The men in the rig put on bandanas to keep from choking, and put on their goggles. The near-invisible figures of firemen appeared to float by in the darkness. Chris recalls of himself and Tom, "we were both brand new guys, like wide-eyed kids at Christmas, you know?" Chris asked the firefighters, “is this what this job is like?” No, his crew answered. This was a career fire, once-in-a-lifetime.

The fire born beside Laguna Canyon Road moved more rapidly than the fire trucks could arrive at the scene, in spite of their excellent reaction time. From their birth place, the flames leapt up the canyon walls, crossing the road in six places and jumping two thirds of the slope before alighting and finishing their rush to the top.

As the fire progressed, it turned into a roaring tsunami of light and energy.
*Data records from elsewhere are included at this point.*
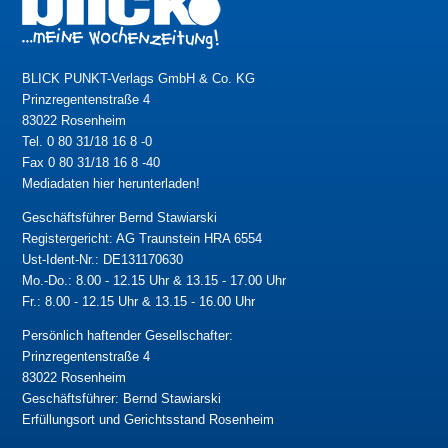
BLICK PUNKT-Verlags GmbH & Co. KG
Prinzregentenstraße 4
83022 Rosenheim
Tel. 0 80 31/18 16 8 -0
Fax 0 80 31/18 16 8 -40
Mediadaten hier herunterladen!
Geschäftsführer Bernd Stawiarski
Registergericht: AG Traunstein HRA 6554
Ust-Ident-Nr.: DE131170630
Mo.-Do.: 8.00 - 12.15 Uhr & 13.15 - 17.00 Uhr
Fr.: 8.00 - 12.15 Uhr & 13.15 - 16.00 Uhr
Persönlich haftender Gesellschafter:
Prinzregentenstraße 4
83022 Rosenheim
Geschäftsführer: Bernd Stawiarski
Erfüllungsort und Gerichtsstand Rosenheim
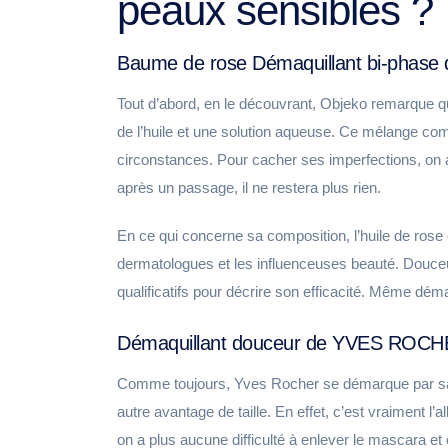
peaux sensibles ?
Baume de rose Démaquillant bi-phas
Tout d’abord, en le découvrant, Objeko remarque que
de l’huile et une solution aqueuse. Ce mélange com
circonstances. Pour cacher ses imperfections, on 
après un passage, il ne restera plus rien.
En ce qui concerne sa composition, l’huile de ros
dermatologues et les influenceuses beauté. Douceur
qualificatifs pour décrire son efficacité. Même dém
Démaquillant douceur de YVES ROC
Comme toujours, Yves Rocher se démarque par sa po
autre avantage de taille. En effet, c’est vraiment l’a
on a plus aucune difficulté à enlever le mascara et on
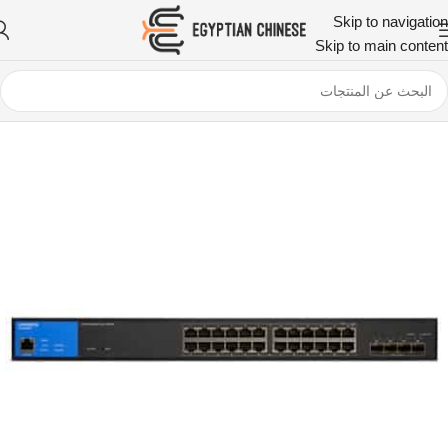
Skip to navigation
Skip to main content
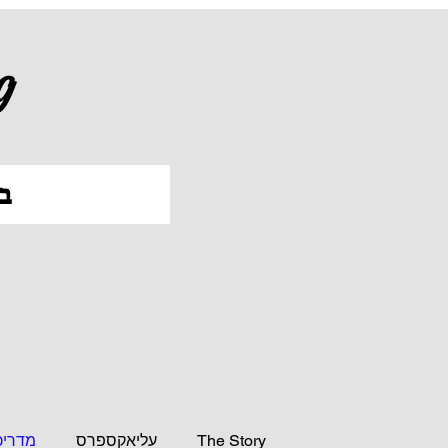
g
ב
The Story
עליאקספרס
מדריכ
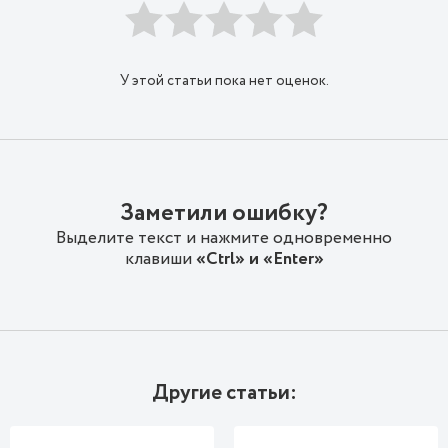
У этой статьи пока нет оценок.
Заметили ошибку?
Выделите текст и нажмите одновременно
клавиши
«Ctrl» и «Enter»
Другие статьи:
The fire blazed two hundred feet into the sky and raced across the earth, covering six miles in thirty minutes to boil its way from Laguna Canyon all the way up to the broad, blue expanse of the ocean. There it hit densely packed, old timber homes on the coast and burned them down. The blue of the sea turned into a murky brown as billows of smoke, thrown out to sea by the winds, blotted out the sun. Carried by these fierce winds, the fire’s embers could fly two to three miles before settling down and starting new blazes wherever they landed.
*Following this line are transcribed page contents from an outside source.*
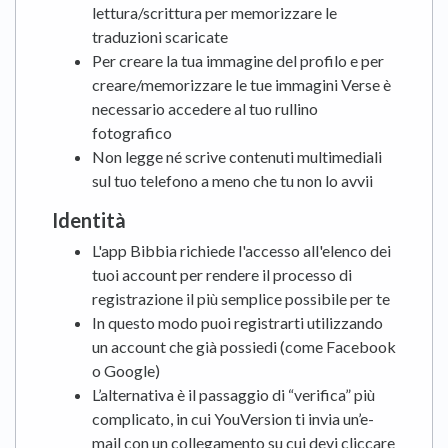
lettura/scrittura per memorizzare le
traduzioni scaricate
Per creare la tua immagine del profilo e per
creare/memorizzare le tue immagini Verse è
necessario accedere al tuo rullino
fotografico
Non legge né scrive contenuti multimediali
sul tuo telefono a meno che tu non lo avvii
Identità
L'app Bibbia richiede l'accesso all'elenco dei
tuoi account per rendere il processo di
registrazione il più semplice possibile per te
In questo modo puoi registrarti utilizzando
un account che già possiedi (come Facebook
o Google)
L’alternativa è il passaggio di “verifica” più
complicato, in cui YouVersion ti invia un’e-
mail con un collegamento su cui devi cliccare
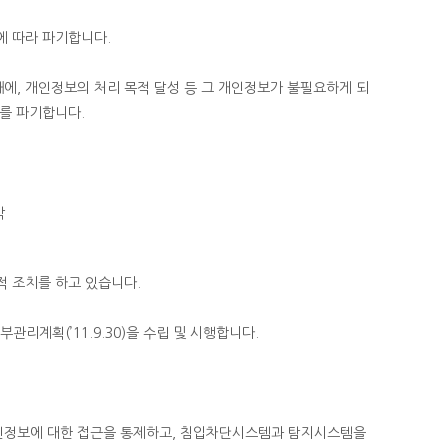
에 따라 파기합니다.
, 개인정보의 처리 목적 달성 등 그 개인정보가 불필요하게 되
를 파기합니다.
각
적 조치를 하고 있습니다.
관리계획(’11.9.30)을 수립 및 시행합니다.
인정보에 대한 접근을 통제하고, 침입차단시스템과 탐지시스템을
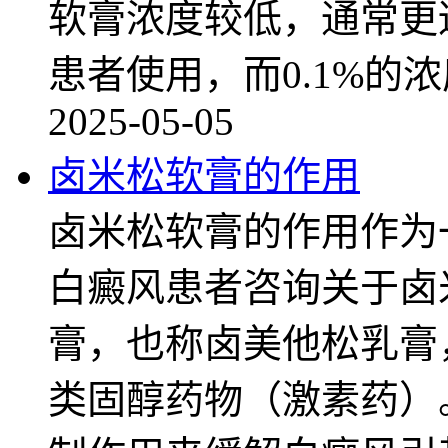
软膏浓度较低，通常更
患者使用，而0.1%的
2025-05-05
卤米松软膏的作用
卤米松软膏的作用作为
白癜风患者咨询关于卤
膏，也称卤美他松乳膏
类固醇药物（激素药）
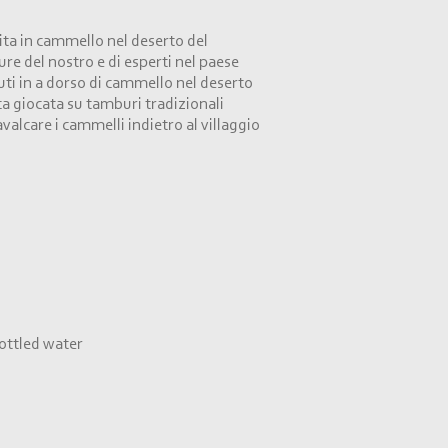
gita in cammello nel deserto del
ure del nostro e di esperti nel paese
nuti in a dorso di cammello nel deserto
a giocata su tamburi tradizionali
valcare i cammelli indietro al villaggio
ottled water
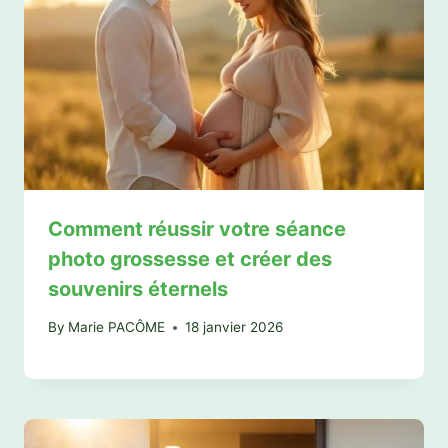
Comment réussir votre séance
photo grossesse et créer des
souvenirs éternels
By
Marie PACÔME
18 janvier 2026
The flames reached the top of Emerald Canyon at 2:00 PM. The thick green foliage that spotted the canyon was laced with dry white, brown and gray shrubs and dry, gnarled plants. Birds could be heard twittering there on most days, there were pleasant hiking trails and the land had an atmosphere of peace. The fire made a mockery of all this, reducing the foliage to ash. It inhaled the earth at a rate of one hundred acres per minute, left it smoldering and flashed its way to Canyon Acres, covering one and a quarter miles in only seventeen minutes. At 3:30, it hit the canyon, torching many homes before leaping up a hillside to Mystic Hills.
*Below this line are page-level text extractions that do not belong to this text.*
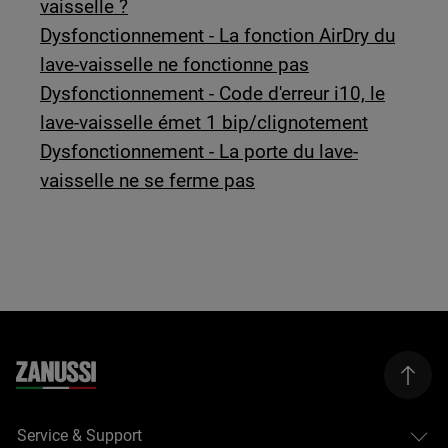
vaisselle ?
Dysfonctionnement - La fonction AirDry du
lave-vaisselle ne fonctionne pas
Dysfonctionnement - Code d'erreur i10, le
lave-vaisselle émet 1 bip/clignotement
Dysfonctionnement - La porte du lave-
vaisselle ne se ferme pas
Service & Support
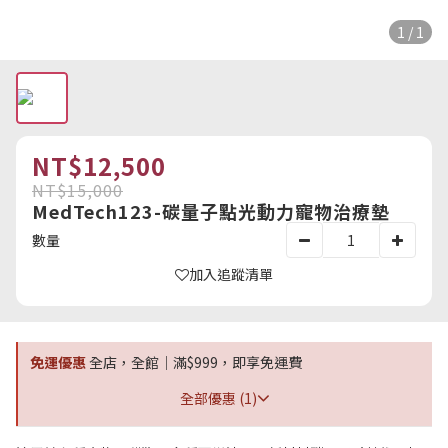
1 / 1
NT$12,500
NT$15,000
MedTech123-碳量子點光動力寵物治療墊
數量
加入追蹤清單
免運優惠
全店，全館｜滿$999，即享免運費
全部優惠 (1)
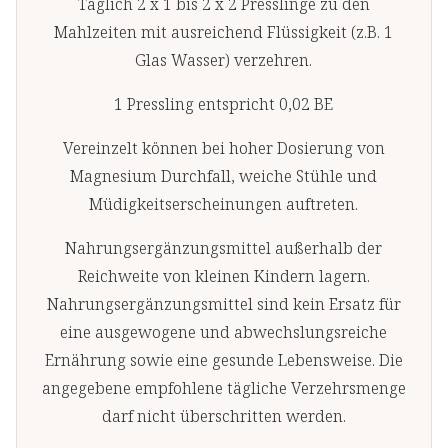
Täglich 2 x 1 bis 2 x 2 Presslinge zu den
Mahlzeiten mit ausreichend Flüssigkeit (z.B. 1
Glas Wasser) verzehren.
1 Pressling entspricht 0,02 BE
Vereinzelt können bei hoher Dosierung von
Magnesium Durchfall, weiche Stühle und
Müdigkeitserscheinungen auftreten.
Nahrungsergänzungsmittel außerhalb der
Reichweite von kleinen Kindern lagern.
Nahrungsergänzungsmittel sind kein Ersatz für
eine ausgewogene und abwechslungsreiche
Ernährung sowie eine gesunde Lebensweise. Die
angegebene empfohlene tägliche Verzehrsmenge
darf nicht überschritten werden.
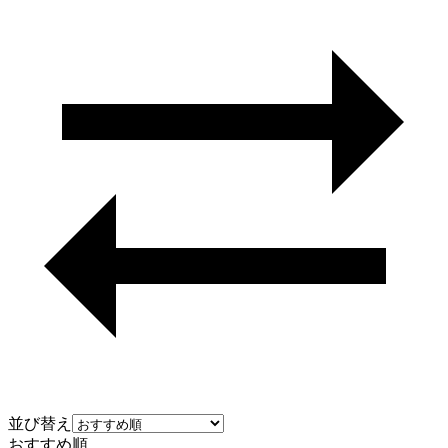
並び替え
おすすめ順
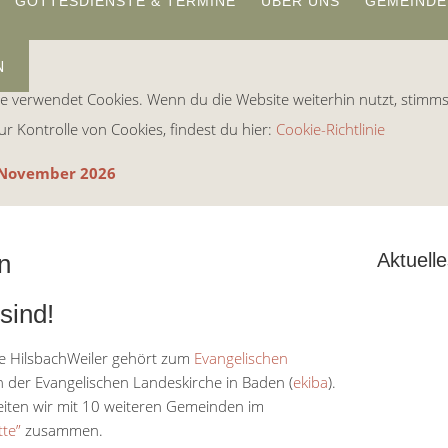
GOTTESDIENSTE & TERMINE
ÜBER UNS
GEMEINDE
e verwendet Cookies. Wenn du die Website weiterhin nutzt, stimm
ur Kontrolle von Cookies, findest du hier:
Cookie-Richtlinie
s November 2026
n
Aktuell
sind!
e HilsbachWeiler gehört zum
Evangelischen
n der Evangelischen Landeskirche in Baden (
ekiba
).
eiten wir mit 10 weiteren Gemeinden im
te”
zusammen.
Near 4:00 PM, it arrived. The Laguna Beach Independent newspaper would later report that Mystic Hills was “obliterated.” Four rows of expensive houses like long, beautiful ribbons had lined the top of the hill. After the fire had passed, they looked like bony carcasses. Ironically, many well-watered gardens survived the inferno, while the houses behind them all but disappeared. Broad, carefully tended, multi-colored bushes of purple, yellow, green and blue, or tall, dark green bushes laced with purple flowers remained tall and beautiful during the fire. The flames raced by and around them without taking hold while mercilessly snatching almost every house. The homes were left looking like empty scribblings of white chalk, shredded newspapers, or blobs of white pond-sludge. The fire burned its way on without stopping for a second to catch its breath, turning toward other populated areas.